代表的な認知症状である物忘れ、妄想、見当識障害、人物誤認、徘徊、幻覚、性格変化、問題行動への対処法をご紹介します。

「食事を食べていない、ごはんまだ?」などの物忘れには…

食べたかどうかの事実はともかく、本人に納得してもらえるよう対処するのが正解です。
「いま作っているからね」「手伝ってほしいときに呼ぶから、ちょっと待っていて」などの言葉をかけて、待たせている間に興味を食事から反らしてしまいましょう。

また、どうしても口さみしいようなら本人の好きな果物や軽食を用意して「もうすぐできるから食べて待っていて」と言い、納得させてあげてくださいね。

「財布を盗まれた」などの妄想や妄言

認知症の人は自分でどこかにしまい込んだことを忘れて、「盗まれたに違いない」と思い込むことがよくあります。このような場合、決して「そんなはずない」などと否定せず、「困ったね、一緒に探そうね」と声をかけ、一緒に探しましょう

「今日が何日かわからない」などの見当識障害

自分のいる時間、場所がわからないために不安になり、日付を何度も聞いてしまう見当識障害も、認知症の人によく見られる症状です。「さっきも言ったでしょ!」などと冷たい態度を取ると悲しい想いをさせてしまうので、大きめの日めくりカレンダーなどを用意しておき、一緒に確認しましょう

「知らない人だ、あなたは誰?」などの人物誤認

認知症では新しい記憶から失われていくため、一緒に暮らしている家族の顔がわからず、判別できなくなることもあります。

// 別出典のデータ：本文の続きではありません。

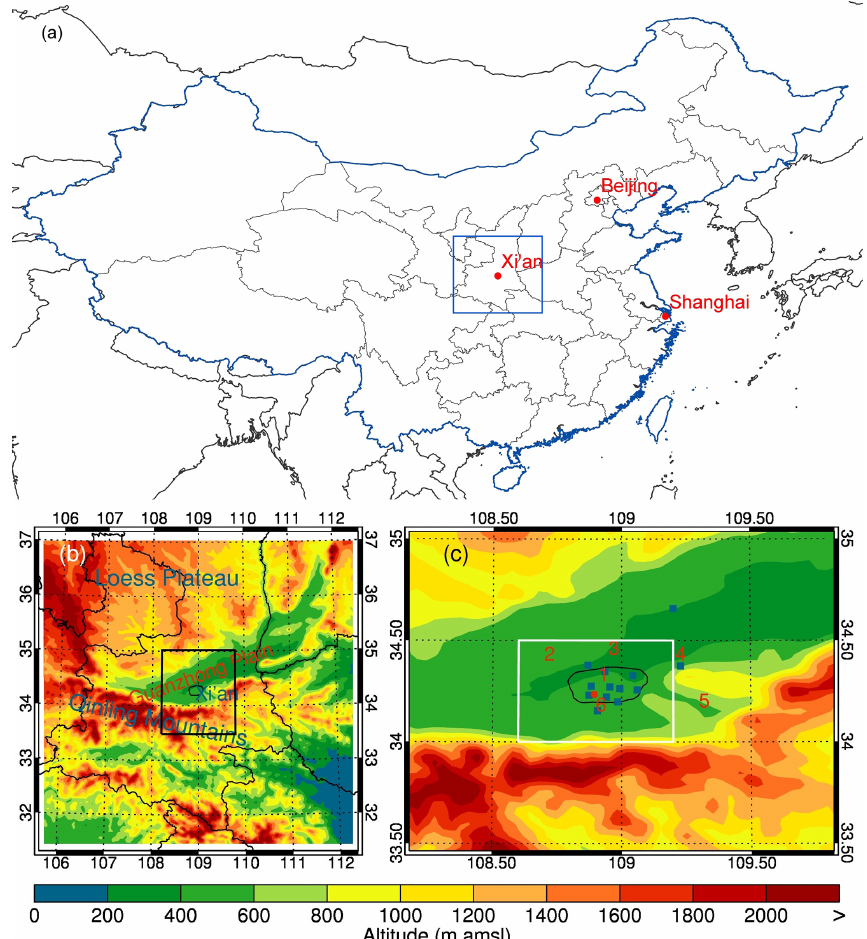
Figure 1. Map showing (a) the location of Xi’an in China, (b) WRF-Chem model simulation domain with topography, and (c) geographic distributions of surface monitoring stations. In (c) , the blue squares represent the chemical species monitoring stations and the red circle is the IEECAS site. The red numbers denote meteorological observation sites. 1: Xi’an; 2: Xianyang; 3: Jinghe; 4: Lintong; 5: Chang’an; 6: Lantian. In addition, the area surrounded by the white rectangle in (c) is defined as Xi’an and surrounding areas according to the plume movement, and the area surrounded by the black line is the urban region of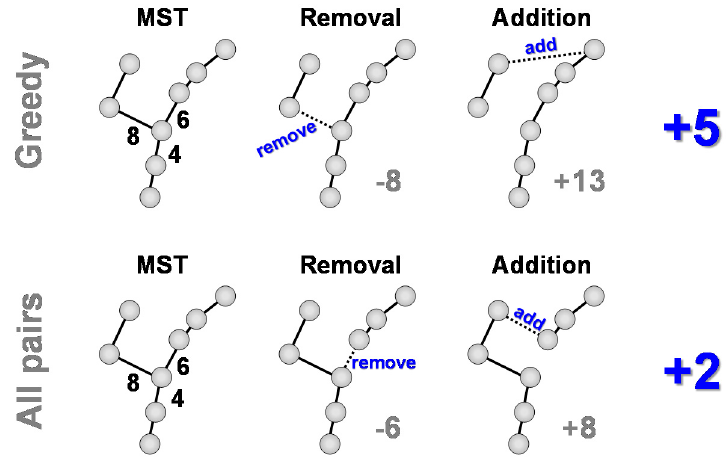
Figure 12. Example of the Greedy and All-pairs variants. Greedy removal leads to the same sub- optimal result as TSP-Kruskal while allowing to remove shorter link, the optimal solution can be easily reached.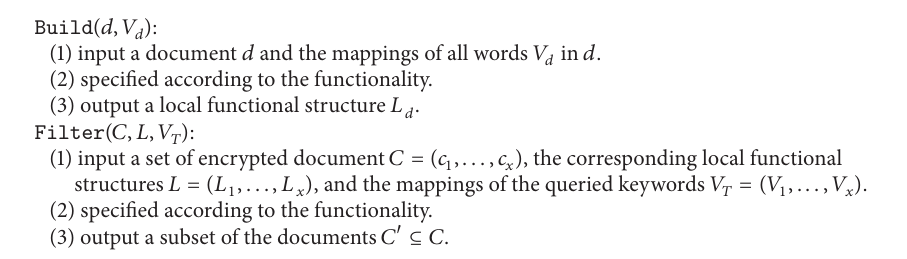
Algorithm 1: Template for functional component: FC .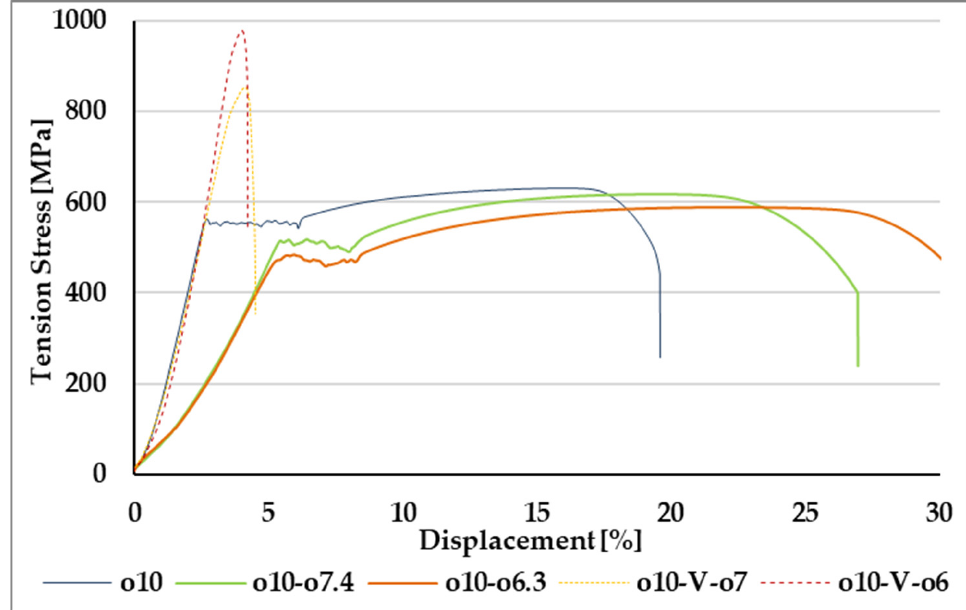
Figure 21. Dependence of stresses and deformations due to different depth of notch—reinforcement ϕ 10 B500 B.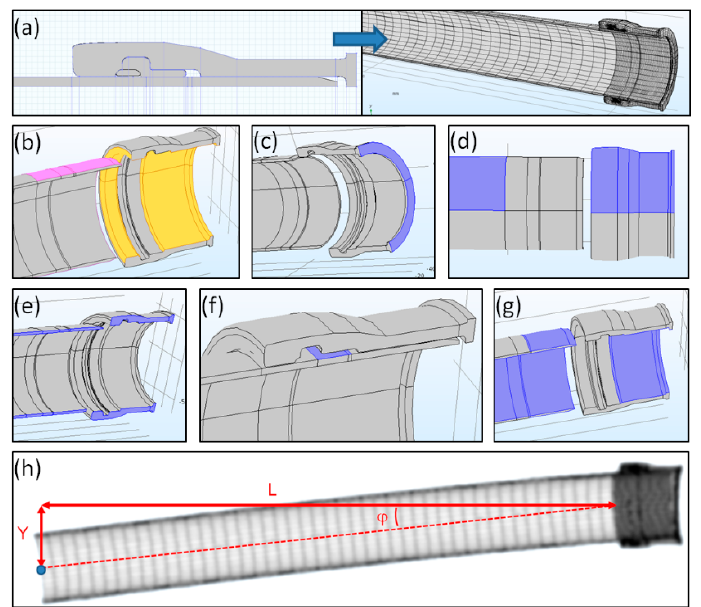
Figure 1. ( a ) The simulated geometry was constructed by rotating the blueprint provided by the PVC producer 180° around the pipe axis. ( b ) Contact between pipe and coupling is modeled with a contact pair boundary condition. ( c ) The coupling is kept in place with a fixed constraint boundary condition. ( d ) Soil load is modeled as a force per area, in combination with a corresponding normal force on the opposite surfaces (not shown). ( e ) The half system is completed with a symmetry boundary condition. ( f ) The coupling’s rubber seal is modeled as a spring foundation boundary condition. ( g ) The water pressure is modeled as a force per area inside the pipe, and inside the part of the coupling behind the rubber seal. ( h ) An angular deflection, defined as ϕ = tan − 1 (Y/L) is imposed on the system by applying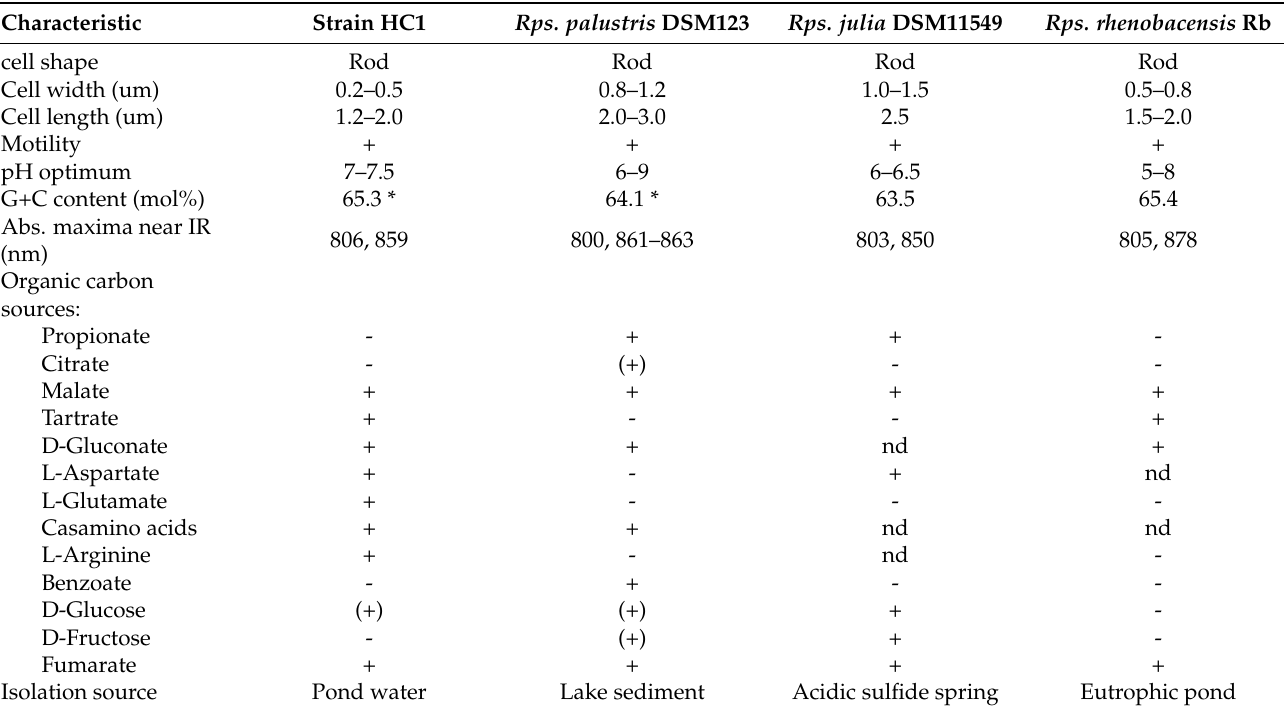
Table 1. Physiological growth characteristics of strain HC1 as compared to the type strains of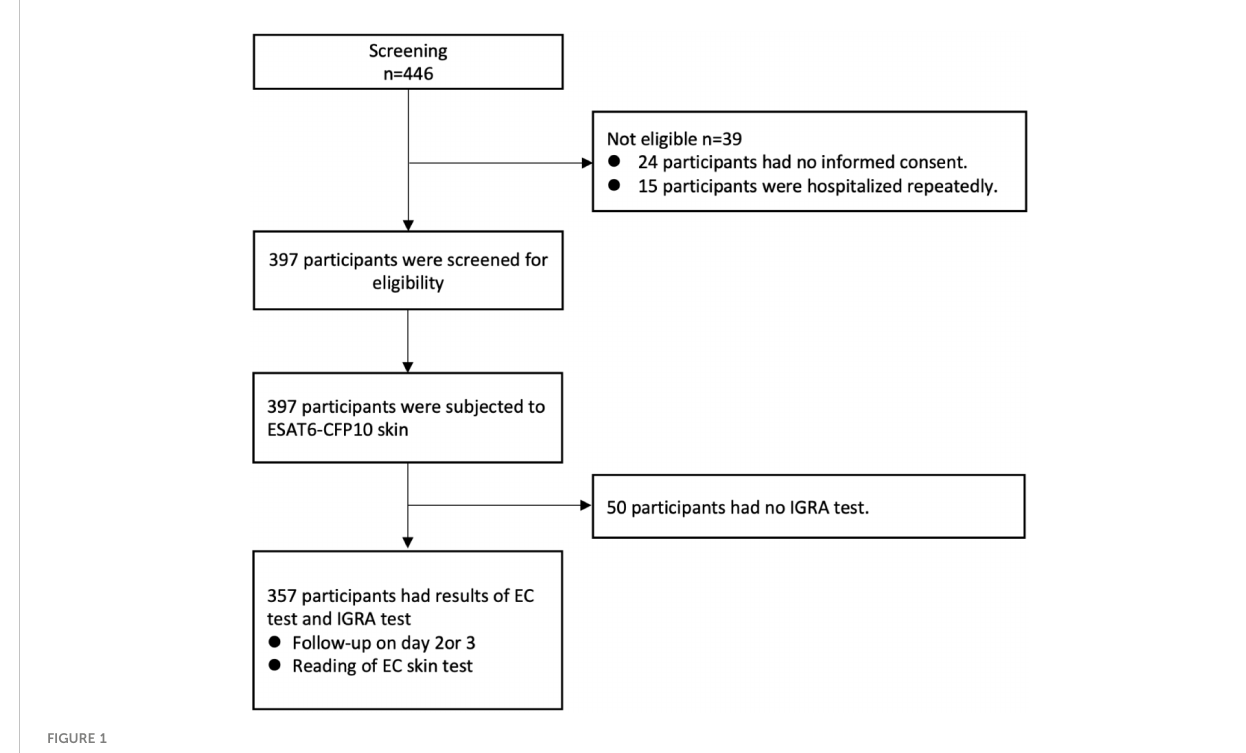
FIGURE 1 Study fl ow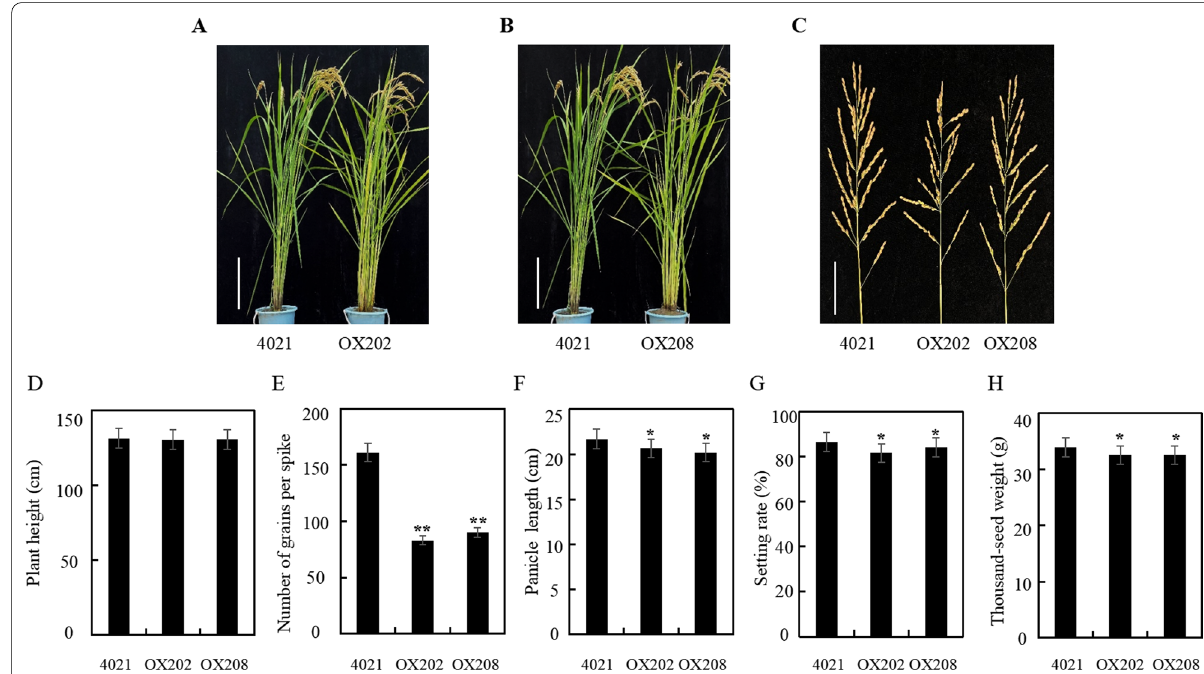
Fig. 5 Agronomic characters of MPK17-OX transgenic plants. A , B 4021 and MPK17-OX transgenic lines at mature stage (Bar 30 cm). C Panicles = of 4021 and MPK17-OX transgenic lines at mature stage (Bar 5 cm). D Columns showing plant height. E Columns showing numbers of grains per = spike. F Columns showing for panicle length. G Columns showing for seed setting rate. H Columns showing 1000-grain weight. OX202 and OX208: independent MPK17-OX transgenic lines; CK: 4021 (TP309 transgenic line harboring the Xa21 gene). Mean was calculated for eight individual plants. Error bars are standard deviation (SD). “*” and “**” designate difference at p < 0.05 and p < 0.01 levels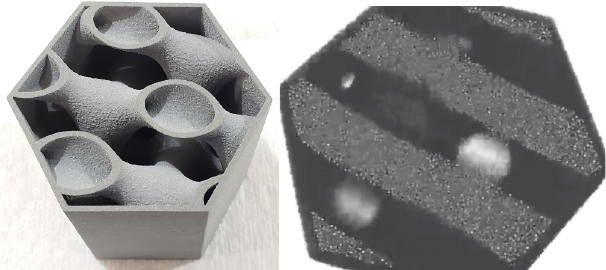
Figure 3. An example of design flexibility for coolant flow optimization (left) and an example tomogram of embedded particle distributions within this geometry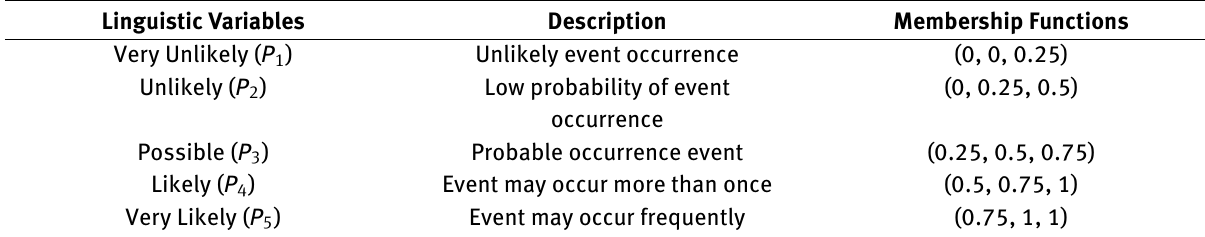
Figure 3: Structure of the Fuzzy Inference System for level 1. Table 1: Linguistic variables for the probability ( p ) and membership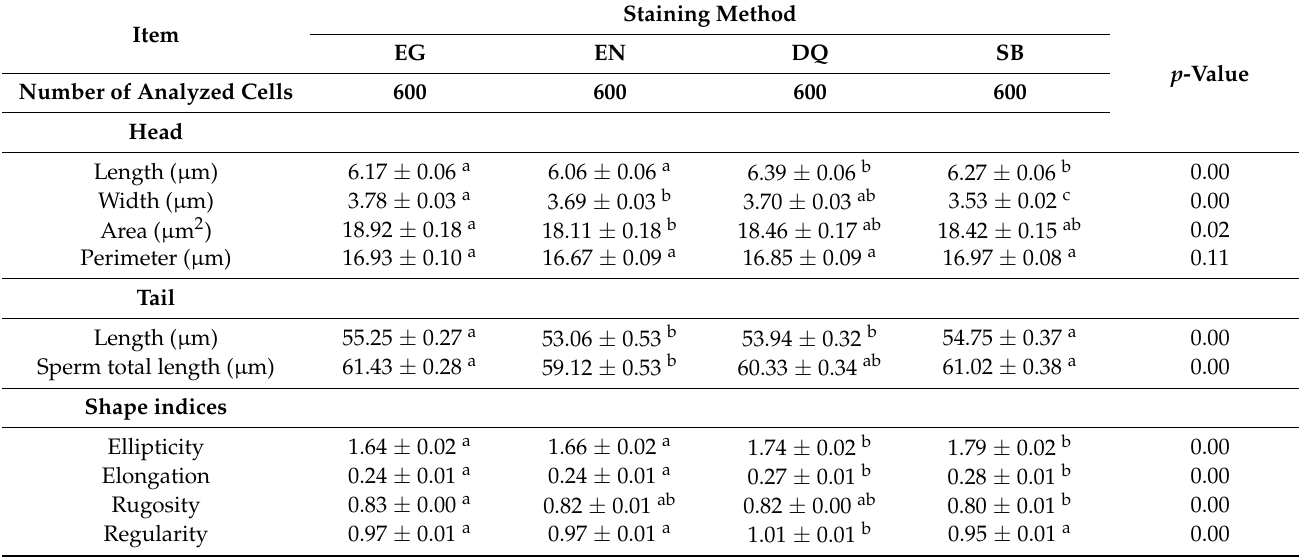
Table 2. Morphometry of sperm collected from the epididymides of dogs depending on the staining method (EG, EN, DQ, SB) (mean ±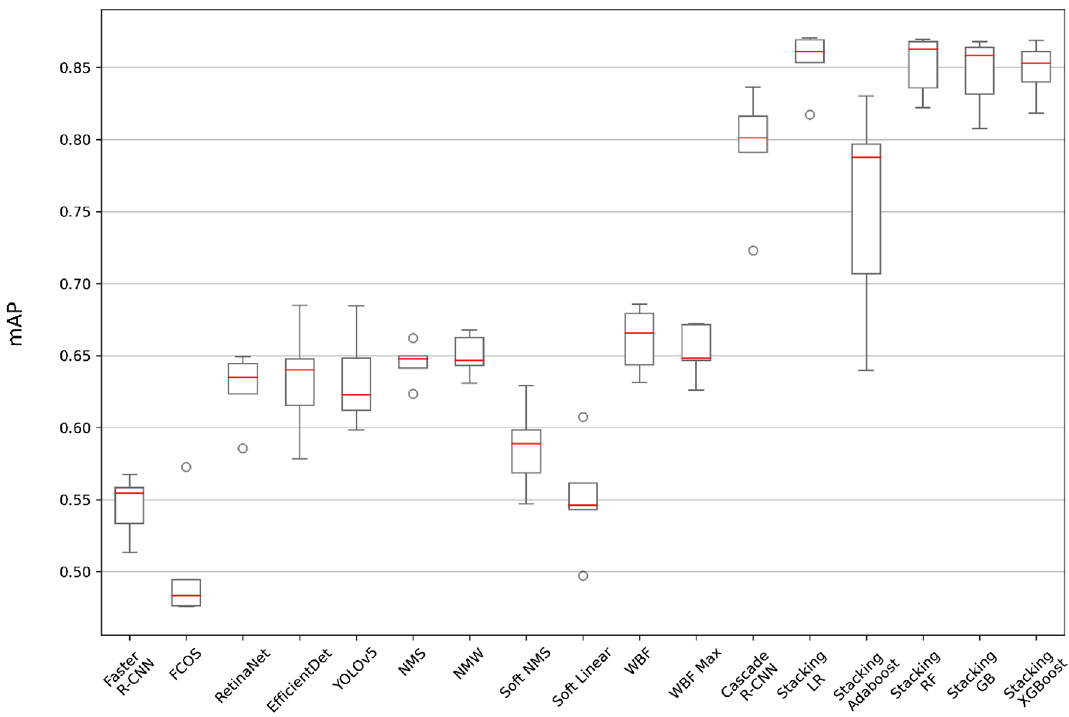
Figure 5. mAP comparison through boxplots. The tested models (base-learner models, ensemble models, Cascade R-CNN and StackBox models) are compared in terms of mAP. The figure shows the distribution of the results on the fivefold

ショックだと思いますが、否定して言い返すと興奮させてしまうため、いったん姿を消すのがおすすめです。本人が落ち着いたら再び現れ「初めまして」「いま帰りました、○○です」などと、挨拶して認識してもらいましょう。

徘徊

時間に余裕があるときは一緒に外出して、本人の気が済むまで一緒に歩いてあげるのが良いでしょう。付き添うのが難しいときは、名前・住所・家族の電話番号を書いた名札や名刺を持たせたり、玄関に鈴をつけるなどして、出入りを把握できるようにするのがおすすめです。

「誰かが狙っている」などの幻覚

幻覚から「狙われている」「誰かいる」など言うとき、本人は非常に怖がっています。
否定するのではなく「私が一緒だから大丈夫」「じゃあ一緒にやっつけてしまいましょう」などと言って、安心させてあげてくださいね。

暴言や暴力をふるうなど、攻撃的な振る舞い

認知症状により人が変わったような暴言や暴力が見られるときは、本人が落ち着くまで1人にしてあげたり、注意を別のことに向けてあげるのが効果的です。家族からすると、そのような本人の姿は辛く、受け入れがたいと思いますが、必要に応じて医師や介護士などの専門家に相談しながら対応しましょう。

失禁や不潔行為などの問題行動

問題行動の一部は本人が失禁や排泄の失敗を恥ずかしく思い、隠そうとするために起こると考えられているため、叱責するのは良くありません。失禁や不潔行為への対応には「こっちの方が気持ちいいから」と説明するなど、本人の失敗を恥じる気持ちを踏みにじらないような工夫が必要です。また、その人の生活リズムがある程度把握できているようでしたら、いつも排泄している時間に一緒にトイレに行って尿や便の排泄をサポートしましょう。

おわりに:認知症状を受け入れ、いまの本人を否定しないように接しましょう

認知症になると、脳機能の低下によりできていたことができなくなったり、別人のように感じられるようなことも出てきます。家族や周囲の人にとって、このような状態を見るのは辛いでしょう。しかし認知症状のある現在のその人を受け入れ、対応することで、認知症介護による本人と周囲の辛さは少なくなります。お互いの自尊心を守ることを念頭に置きながら接しましょう。